Empty but refined, solitary yet comforting — Wish You Were Here: Interventions into Landscape, at the Union Gallery, blends minimalism with substance.

Five artists contribute to the multi-faceted exhibit, which, as the exhibit’s program puts it, is meant to explore the “modes of engaging with our surroundings through the tourist’s gaze.” All the pieces, from photography to video, seem to portray an individual’s impact on their surroundings.

Perhaps this is best exhibited by Susan Dobson’s large, minimalistic prints.

Each photo depicts a gateway to an unidentifiable warehouse. Images of industrial smog and labour might be the beholder’s first thought.

After a glance, however, the images seem to depict anything but that. They begin to show comfort in the simple and predictable.

The warehouse wall towers over an accent flowerpot or lawn chair, with only an empty parking lot and a blue sky there to complement them. We’re meant to focus specifically on the quintessential root of the subject rather then its surroundings.

Ben Darrah’s painting seems eerily similar to Dobson’s photography. A printed lawn chair sits in front of a landscape. This simplicity asserts the observer’s perspective as a subject rather than as a distracting entity.

Maria Whiteman’s Hiking Through the Suburbs series is interesting, though the weakest of the show.

The photos, depicting a figure exploring what remains of the natural world in a series of cookie-cutter houses and planned developments, lack clarity or simplicity.

The tourist-y take on human construction seems desperate to appeal to minimalism, but ultimately fails to carry any weight in its execution.

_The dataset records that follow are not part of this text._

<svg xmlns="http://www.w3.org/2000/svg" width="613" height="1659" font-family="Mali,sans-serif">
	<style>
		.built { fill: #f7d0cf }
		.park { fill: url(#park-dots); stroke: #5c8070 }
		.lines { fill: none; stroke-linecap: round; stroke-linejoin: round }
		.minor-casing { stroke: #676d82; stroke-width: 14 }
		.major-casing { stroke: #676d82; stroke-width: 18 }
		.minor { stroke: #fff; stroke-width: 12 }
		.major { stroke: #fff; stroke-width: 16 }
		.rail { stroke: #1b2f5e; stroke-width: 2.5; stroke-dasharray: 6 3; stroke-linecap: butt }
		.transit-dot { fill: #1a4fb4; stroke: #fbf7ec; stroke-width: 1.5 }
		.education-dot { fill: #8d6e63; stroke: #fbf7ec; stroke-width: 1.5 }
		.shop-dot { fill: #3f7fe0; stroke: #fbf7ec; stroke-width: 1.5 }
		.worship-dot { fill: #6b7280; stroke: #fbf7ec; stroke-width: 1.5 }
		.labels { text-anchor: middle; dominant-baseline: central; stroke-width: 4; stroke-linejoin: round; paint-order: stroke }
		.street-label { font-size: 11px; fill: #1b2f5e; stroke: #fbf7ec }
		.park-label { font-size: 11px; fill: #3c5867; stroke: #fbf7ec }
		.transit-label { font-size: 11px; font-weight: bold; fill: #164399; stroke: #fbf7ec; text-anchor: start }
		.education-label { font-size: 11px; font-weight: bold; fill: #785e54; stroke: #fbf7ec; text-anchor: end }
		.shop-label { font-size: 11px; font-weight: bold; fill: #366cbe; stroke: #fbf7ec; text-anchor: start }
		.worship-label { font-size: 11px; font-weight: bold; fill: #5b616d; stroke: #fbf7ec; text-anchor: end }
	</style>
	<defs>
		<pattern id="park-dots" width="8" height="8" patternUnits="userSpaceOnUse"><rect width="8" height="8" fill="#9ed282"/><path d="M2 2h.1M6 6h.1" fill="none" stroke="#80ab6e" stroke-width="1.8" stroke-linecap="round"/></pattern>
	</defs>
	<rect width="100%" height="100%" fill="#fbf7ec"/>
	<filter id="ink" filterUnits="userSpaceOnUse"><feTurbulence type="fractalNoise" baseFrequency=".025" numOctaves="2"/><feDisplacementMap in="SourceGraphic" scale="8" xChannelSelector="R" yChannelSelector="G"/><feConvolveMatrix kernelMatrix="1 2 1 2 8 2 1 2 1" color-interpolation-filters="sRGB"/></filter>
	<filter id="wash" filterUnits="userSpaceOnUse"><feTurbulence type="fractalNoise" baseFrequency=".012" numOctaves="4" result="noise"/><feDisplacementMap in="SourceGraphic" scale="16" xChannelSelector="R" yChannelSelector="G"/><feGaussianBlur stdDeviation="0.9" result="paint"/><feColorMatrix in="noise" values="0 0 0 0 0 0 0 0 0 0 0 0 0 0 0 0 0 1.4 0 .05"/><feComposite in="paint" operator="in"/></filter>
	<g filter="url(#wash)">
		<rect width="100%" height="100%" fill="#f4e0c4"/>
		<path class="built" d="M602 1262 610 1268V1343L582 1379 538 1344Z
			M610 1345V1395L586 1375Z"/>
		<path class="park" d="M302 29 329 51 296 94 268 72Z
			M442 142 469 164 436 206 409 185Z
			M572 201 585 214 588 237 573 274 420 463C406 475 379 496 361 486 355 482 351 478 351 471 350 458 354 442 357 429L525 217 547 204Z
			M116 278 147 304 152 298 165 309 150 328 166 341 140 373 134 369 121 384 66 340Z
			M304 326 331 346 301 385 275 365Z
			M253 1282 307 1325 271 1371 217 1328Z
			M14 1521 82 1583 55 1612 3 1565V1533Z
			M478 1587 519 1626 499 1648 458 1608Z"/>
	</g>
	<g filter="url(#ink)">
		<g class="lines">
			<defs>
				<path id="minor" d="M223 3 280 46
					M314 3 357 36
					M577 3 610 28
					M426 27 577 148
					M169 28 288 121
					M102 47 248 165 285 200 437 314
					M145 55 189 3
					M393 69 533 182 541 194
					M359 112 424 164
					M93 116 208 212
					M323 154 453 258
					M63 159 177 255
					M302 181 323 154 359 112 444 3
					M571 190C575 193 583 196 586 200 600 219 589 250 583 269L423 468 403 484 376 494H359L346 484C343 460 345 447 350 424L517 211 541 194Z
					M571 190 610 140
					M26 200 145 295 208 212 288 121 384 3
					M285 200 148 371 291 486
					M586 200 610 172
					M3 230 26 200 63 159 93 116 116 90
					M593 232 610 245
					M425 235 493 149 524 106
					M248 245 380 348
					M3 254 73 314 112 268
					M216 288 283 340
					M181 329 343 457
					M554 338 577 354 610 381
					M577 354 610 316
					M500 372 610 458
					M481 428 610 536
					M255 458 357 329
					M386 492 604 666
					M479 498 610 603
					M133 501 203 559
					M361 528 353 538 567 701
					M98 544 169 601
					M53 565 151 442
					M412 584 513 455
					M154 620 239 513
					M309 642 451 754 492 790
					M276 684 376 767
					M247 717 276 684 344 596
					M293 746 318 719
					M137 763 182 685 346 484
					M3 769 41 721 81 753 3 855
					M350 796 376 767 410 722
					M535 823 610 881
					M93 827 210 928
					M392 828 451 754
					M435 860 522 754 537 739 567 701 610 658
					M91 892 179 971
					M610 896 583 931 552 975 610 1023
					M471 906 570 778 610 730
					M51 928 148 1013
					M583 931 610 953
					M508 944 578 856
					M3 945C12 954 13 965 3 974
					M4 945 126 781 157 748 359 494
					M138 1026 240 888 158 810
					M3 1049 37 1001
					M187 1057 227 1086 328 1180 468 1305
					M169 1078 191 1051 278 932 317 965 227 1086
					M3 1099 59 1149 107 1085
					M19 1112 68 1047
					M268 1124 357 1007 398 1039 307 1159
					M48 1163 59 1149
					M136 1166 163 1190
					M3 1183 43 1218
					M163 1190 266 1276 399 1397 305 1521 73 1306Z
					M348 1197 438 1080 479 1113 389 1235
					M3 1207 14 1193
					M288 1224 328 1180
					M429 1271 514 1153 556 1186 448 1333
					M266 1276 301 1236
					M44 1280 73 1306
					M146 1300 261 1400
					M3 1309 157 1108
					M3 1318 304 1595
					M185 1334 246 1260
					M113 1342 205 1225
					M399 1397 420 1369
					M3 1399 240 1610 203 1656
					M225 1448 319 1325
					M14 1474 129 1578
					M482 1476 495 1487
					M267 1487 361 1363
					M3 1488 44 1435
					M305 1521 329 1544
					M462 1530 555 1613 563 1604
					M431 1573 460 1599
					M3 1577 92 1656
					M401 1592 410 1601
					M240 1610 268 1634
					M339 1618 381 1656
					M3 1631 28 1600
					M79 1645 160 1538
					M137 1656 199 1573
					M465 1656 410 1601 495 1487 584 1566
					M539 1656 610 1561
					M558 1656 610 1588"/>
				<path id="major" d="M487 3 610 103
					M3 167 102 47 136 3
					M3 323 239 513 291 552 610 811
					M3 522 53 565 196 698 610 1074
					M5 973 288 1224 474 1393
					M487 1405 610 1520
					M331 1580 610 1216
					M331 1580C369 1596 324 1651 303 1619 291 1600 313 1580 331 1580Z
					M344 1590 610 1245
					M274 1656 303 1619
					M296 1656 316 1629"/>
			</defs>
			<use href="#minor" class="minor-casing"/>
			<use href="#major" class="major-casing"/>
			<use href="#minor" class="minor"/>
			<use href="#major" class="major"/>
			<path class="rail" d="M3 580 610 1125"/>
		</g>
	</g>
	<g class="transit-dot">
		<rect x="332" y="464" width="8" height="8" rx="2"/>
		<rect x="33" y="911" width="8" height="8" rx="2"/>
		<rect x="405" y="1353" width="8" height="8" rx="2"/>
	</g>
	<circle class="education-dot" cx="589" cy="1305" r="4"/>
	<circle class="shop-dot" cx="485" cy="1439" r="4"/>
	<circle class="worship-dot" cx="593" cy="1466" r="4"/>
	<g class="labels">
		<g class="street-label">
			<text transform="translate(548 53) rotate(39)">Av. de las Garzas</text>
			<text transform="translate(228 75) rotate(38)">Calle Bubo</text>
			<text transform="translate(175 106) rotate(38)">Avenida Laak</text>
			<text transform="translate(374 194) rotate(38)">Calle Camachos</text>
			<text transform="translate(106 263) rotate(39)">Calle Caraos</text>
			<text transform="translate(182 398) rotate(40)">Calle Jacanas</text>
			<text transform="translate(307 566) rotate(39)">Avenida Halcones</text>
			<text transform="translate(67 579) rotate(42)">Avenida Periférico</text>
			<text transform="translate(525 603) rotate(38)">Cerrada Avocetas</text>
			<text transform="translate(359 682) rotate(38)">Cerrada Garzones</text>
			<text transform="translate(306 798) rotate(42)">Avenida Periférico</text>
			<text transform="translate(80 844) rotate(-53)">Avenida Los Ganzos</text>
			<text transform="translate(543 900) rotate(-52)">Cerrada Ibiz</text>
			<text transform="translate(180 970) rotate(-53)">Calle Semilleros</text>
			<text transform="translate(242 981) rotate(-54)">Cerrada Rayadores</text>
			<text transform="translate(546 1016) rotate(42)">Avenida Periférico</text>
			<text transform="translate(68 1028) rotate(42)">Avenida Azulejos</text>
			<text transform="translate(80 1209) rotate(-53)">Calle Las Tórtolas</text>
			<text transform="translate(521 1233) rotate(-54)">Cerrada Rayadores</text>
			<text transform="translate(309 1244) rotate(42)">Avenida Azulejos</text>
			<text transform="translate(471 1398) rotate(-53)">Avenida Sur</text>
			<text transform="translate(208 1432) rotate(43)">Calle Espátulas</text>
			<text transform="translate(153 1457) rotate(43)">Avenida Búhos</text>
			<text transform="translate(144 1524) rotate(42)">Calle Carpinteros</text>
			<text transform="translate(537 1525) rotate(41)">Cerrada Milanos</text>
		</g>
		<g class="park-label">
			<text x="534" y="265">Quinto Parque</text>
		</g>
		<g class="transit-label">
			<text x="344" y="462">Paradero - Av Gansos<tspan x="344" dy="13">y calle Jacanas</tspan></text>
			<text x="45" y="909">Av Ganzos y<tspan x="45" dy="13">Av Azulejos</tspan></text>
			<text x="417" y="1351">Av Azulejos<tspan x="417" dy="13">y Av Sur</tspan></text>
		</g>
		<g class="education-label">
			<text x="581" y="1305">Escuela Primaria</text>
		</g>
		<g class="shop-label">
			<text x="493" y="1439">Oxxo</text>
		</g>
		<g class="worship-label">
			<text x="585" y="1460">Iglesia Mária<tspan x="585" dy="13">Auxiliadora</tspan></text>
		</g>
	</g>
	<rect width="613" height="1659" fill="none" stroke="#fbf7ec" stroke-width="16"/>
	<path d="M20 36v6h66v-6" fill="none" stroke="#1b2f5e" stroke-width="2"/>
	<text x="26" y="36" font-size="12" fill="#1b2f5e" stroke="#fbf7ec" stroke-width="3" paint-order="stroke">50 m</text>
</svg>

Sarah Fuller’s Experiments into Landscape series redeems the show.

Her work features two monitors each displaying a mountainous landscape in still, as a young but unidentifiable woman performs handstands that mirror the height of the landscape.

The sound of crunching snow as the actor walks in and out of frame, compared to the vastness of the peaks, is inspiring.

The artist convincingly demonstrates that while no human will manage to create anything as monumental as a mountain, our actions can stand just as tall if viewed from the right perspective.

Susi Brister’s photo J and Horses in Snow in Snow is perhaps the most notable single photo of the show. Depicted is what’s presumably a person beneath a blanket embossed with horses running through a snowy field. The subject huddles upon similarly contrasting ground.

Only their figure, and a tip of hair, is distinguishable.

The piece represents loneliness with a subtle hint of sarcasm — perhaps the artists’ own thoughts on the feeling.

Raw in form but refined in message, perhaps the Pink Floyd-inspired naming of Wish You Were Here is meant to depict just that — humanity’s existence, experienced through the loneliness within the surroundings.

The exhibit will be on display at Union Gallery until Sept. 20.